El dardo

Año nuevo…

Año nuevo, vida nueva. Con nieve en enero, no hay año fulero. Propósito de año nuevo no dura el año entero. De amores el primero, de lunas las de enero. En enero no te separes del brasero… El refranero castellano es muy rico a la hora de recoger dichos, sentencias y máximas referidas al tránsito de un año a otro y al primer mes del año. Todas estas expresiones son algo así como el fruto de la sabiduría popular, de las experiencias de la gente, y suelen reunir y ofrecer enseñanzas, consejos y buenos deseos. ¿Y qué podemos esperar de este 2016 recién estrenado?
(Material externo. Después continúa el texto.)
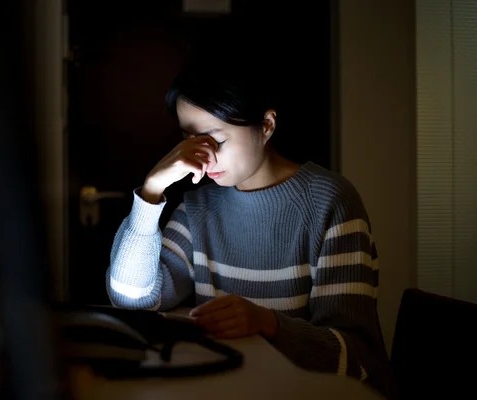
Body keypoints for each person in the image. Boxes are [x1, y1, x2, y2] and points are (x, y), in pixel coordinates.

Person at [105, 59, 395, 399]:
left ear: (267, 125)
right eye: (189, 140)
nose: (203, 157)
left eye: (215, 140)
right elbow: (131, 299)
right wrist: (152, 191)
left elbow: (355, 357)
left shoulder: (330, 202)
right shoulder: (199, 206)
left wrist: (268, 324)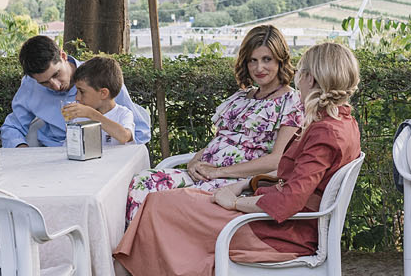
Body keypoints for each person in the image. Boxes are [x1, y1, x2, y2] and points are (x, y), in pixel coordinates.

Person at [114, 41, 362, 276]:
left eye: (302, 74)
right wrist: (244, 184)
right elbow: (290, 180)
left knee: (160, 210)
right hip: (271, 222)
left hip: (276, 233)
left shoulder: (324, 133)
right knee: (160, 208)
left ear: (314, 80)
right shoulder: (338, 123)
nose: (298, 80)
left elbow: (290, 199)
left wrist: (237, 201)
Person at [126, 25, 305, 225]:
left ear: (280, 60)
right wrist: (194, 162)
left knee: (165, 202)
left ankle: (150, 250)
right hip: (204, 175)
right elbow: (218, 141)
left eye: (266, 59)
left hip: (234, 184)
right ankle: (136, 251)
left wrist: (218, 172)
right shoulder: (242, 97)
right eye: (252, 60)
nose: (259, 68)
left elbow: (276, 161)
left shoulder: (290, 102)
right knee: (142, 182)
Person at [1, 35, 153, 148]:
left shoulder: (99, 77)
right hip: (52, 158)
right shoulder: (30, 86)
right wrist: (23, 151)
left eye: (56, 75)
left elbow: (140, 131)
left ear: (63, 56)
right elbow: (12, 127)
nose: (55, 86)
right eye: (44, 83)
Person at [65, 55, 138, 144]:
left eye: (82, 91)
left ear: (103, 93)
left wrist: (91, 114)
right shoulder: (79, 118)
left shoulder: (123, 114)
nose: (77, 97)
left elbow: (124, 137)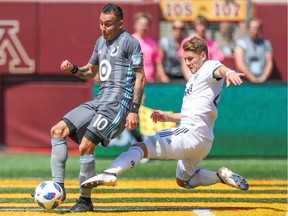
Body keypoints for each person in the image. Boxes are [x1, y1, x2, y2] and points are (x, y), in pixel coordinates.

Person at [81, 37, 249, 198]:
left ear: (203, 55)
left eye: (190, 58)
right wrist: (168, 117)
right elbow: (192, 114)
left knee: (140, 148)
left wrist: (229, 73)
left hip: (191, 134)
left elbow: (219, 69)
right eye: (185, 59)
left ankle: (111, 173)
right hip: (204, 140)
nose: (187, 63)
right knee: (184, 180)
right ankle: (219, 177)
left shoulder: (209, 66)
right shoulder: (195, 81)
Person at [49, 4, 146, 212]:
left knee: (85, 146)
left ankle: (85, 201)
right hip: (99, 100)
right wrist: (74, 69)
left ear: (120, 24)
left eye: (108, 24)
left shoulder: (130, 42)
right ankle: (58, 188)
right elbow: (90, 72)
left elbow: (140, 77)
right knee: (57, 131)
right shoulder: (100, 42)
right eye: (101, 23)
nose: (104, 28)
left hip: (117, 104)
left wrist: (134, 109)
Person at [178, 15, 224, 80]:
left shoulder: (213, 44)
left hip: (208, 77)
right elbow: (184, 64)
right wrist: (190, 81)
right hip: (192, 76)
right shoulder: (188, 41)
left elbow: (217, 63)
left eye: (204, 25)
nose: (202, 28)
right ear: (195, 26)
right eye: (199, 25)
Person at [132, 12, 170, 83]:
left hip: (150, 83)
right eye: (140, 24)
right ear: (135, 25)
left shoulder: (153, 44)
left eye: (145, 24)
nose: (143, 26)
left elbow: (158, 63)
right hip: (134, 83)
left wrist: (163, 77)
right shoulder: (130, 41)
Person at [234, 17, 273, 83]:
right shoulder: (241, 43)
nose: (254, 31)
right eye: (252, 28)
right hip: (245, 80)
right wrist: (252, 78)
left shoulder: (266, 44)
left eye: (257, 28)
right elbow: (240, 64)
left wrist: (263, 78)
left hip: (262, 80)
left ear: (260, 30)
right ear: (248, 29)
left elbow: (269, 63)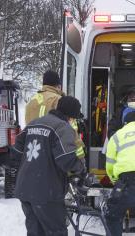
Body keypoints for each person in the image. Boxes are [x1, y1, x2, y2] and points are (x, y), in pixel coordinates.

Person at [12, 96, 86, 236]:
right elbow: (66, 159)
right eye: (74, 118)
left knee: (35, 232)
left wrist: (30, 169)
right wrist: (81, 171)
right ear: (70, 116)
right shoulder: (62, 127)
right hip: (46, 192)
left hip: (25, 189)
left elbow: (15, 153)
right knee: (56, 231)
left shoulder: (34, 123)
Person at [25, 70, 85, 159]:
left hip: (33, 152)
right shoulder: (59, 100)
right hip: (54, 154)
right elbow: (70, 130)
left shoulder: (31, 101)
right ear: (58, 86)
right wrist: (80, 157)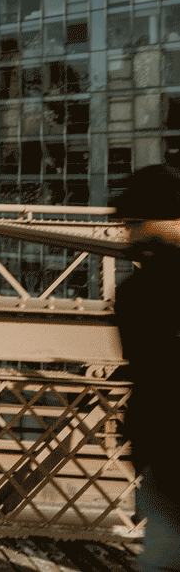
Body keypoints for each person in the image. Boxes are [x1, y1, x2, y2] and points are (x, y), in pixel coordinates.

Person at [112, 164, 180, 572]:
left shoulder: (136, 293)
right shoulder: (137, 292)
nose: (129, 233)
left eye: (135, 222)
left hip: (164, 453)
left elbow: (146, 370)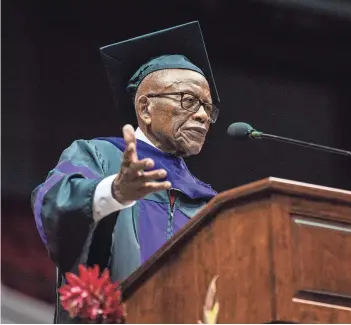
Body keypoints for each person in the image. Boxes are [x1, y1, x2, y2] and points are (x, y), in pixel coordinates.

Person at [31, 21, 220, 323]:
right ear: (145, 108)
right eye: (188, 101)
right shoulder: (97, 156)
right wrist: (114, 192)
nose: (202, 116)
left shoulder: (211, 203)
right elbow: (55, 205)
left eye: (208, 109)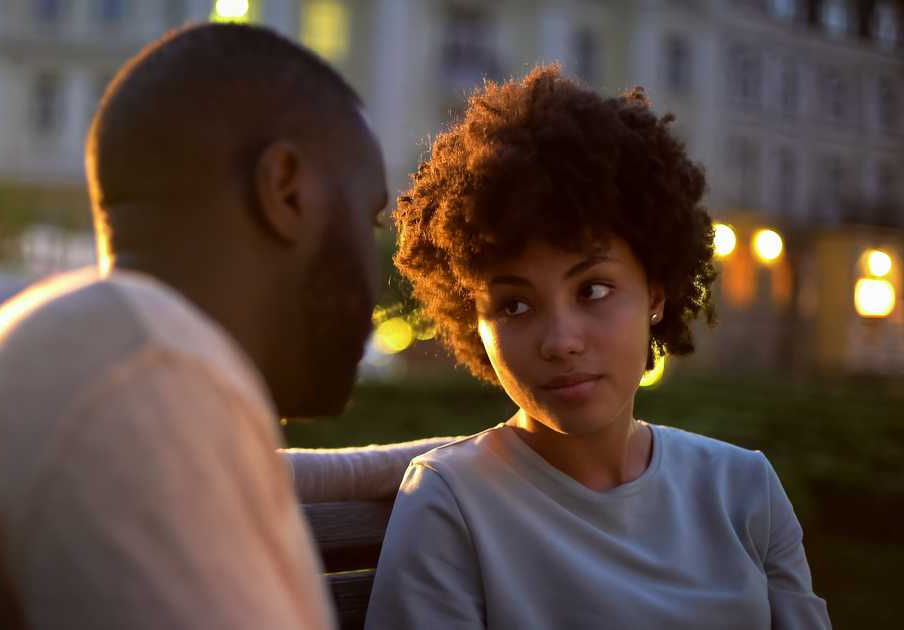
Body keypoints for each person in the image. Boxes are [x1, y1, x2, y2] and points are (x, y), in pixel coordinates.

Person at [0, 23, 387, 630]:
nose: (377, 278)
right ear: (287, 192)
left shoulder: (95, 349)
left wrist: (480, 452)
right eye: (370, 218)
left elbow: (277, 469)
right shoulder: (150, 379)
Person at [327, 66, 827, 629]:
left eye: (593, 290)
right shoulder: (453, 503)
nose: (561, 342)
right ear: (473, 321)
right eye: (514, 305)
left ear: (656, 293)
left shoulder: (743, 489)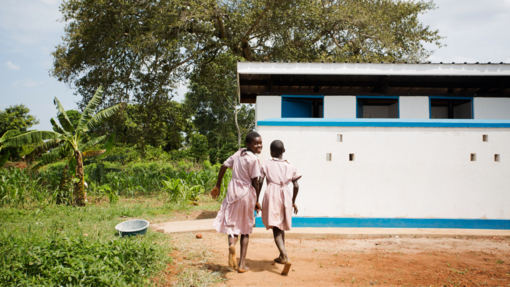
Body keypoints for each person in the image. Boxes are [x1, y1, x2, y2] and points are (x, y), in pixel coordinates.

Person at [210, 132, 263, 273]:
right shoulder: (254, 160)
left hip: (233, 191)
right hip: (246, 193)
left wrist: (218, 185)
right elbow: (256, 181)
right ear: (248, 145)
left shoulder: (238, 153)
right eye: (256, 143)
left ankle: (231, 245)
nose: (259, 145)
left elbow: (223, 166)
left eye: (260, 142)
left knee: (232, 223)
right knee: (245, 229)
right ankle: (242, 265)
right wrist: (257, 201)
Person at [259, 140, 301, 276]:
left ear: (271, 152)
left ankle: (285, 256)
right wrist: (293, 201)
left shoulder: (266, 163)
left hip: (272, 193)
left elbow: (259, 181)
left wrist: (256, 198)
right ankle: (281, 256)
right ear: (283, 151)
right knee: (281, 225)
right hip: (286, 194)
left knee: (276, 228)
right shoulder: (290, 165)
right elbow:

Visto el panorama que nos ha dejado el año anterior, habrá que seguir plantando cara al cambio climático, acentuado desde hace unas semanas por el fenómeno de El Niño, ese ciclo variable de consecuencias meteorológicas extremas que nace en el Pacífico pero afecta a todo el mundo. También en el orden internacional continuará su curso el combate contra el terrorismo yihadista, aunque no es el único movimiento organizado que siembra la violencia con fines políticos. Más cerca de nosotros, el destino de la Europa comunitaria se va a jugar en distintos frentes, con el referéndum británico, la llegada de refugiados y la inmigración en el Mediterráneo en primer plano. Por cierto que algunos informes de inteligencia hablan abiertamente de un retorno de la inmigración irregular a las aguas canarias, de la inevitable decadencia de los regímenes populistas en América y del nuevo liderazgo estadounidense tras las esperadas elecciones presidenciales, que habrá de prestar más atención a dos de las potencias cada vez más activas e influyentes: China y Rusia. Ya en el orden nacional, el galimatías derivado de las elecciones del 20-D y el callejón sin salida de la política catalana tendrán que encontrar una salida, es deseable que por la vía que conduzca a la racionalidad, la estabilidad y el aseguramiento de aquellas políticas que mejor propicien el crecimiento económico, la creación de empleo, la justicia social y un reformismo capaz de modernizar las instituciones del país para colocarlas en la vía de la modernidad y la eficiencia. ¿Y en Canarias? En esta especie de ejercicio adivinatorio, bastaría con el Gobierno funcionara con honradez y rigor para confiar en que 2016 hará más felices a los ciudadanos.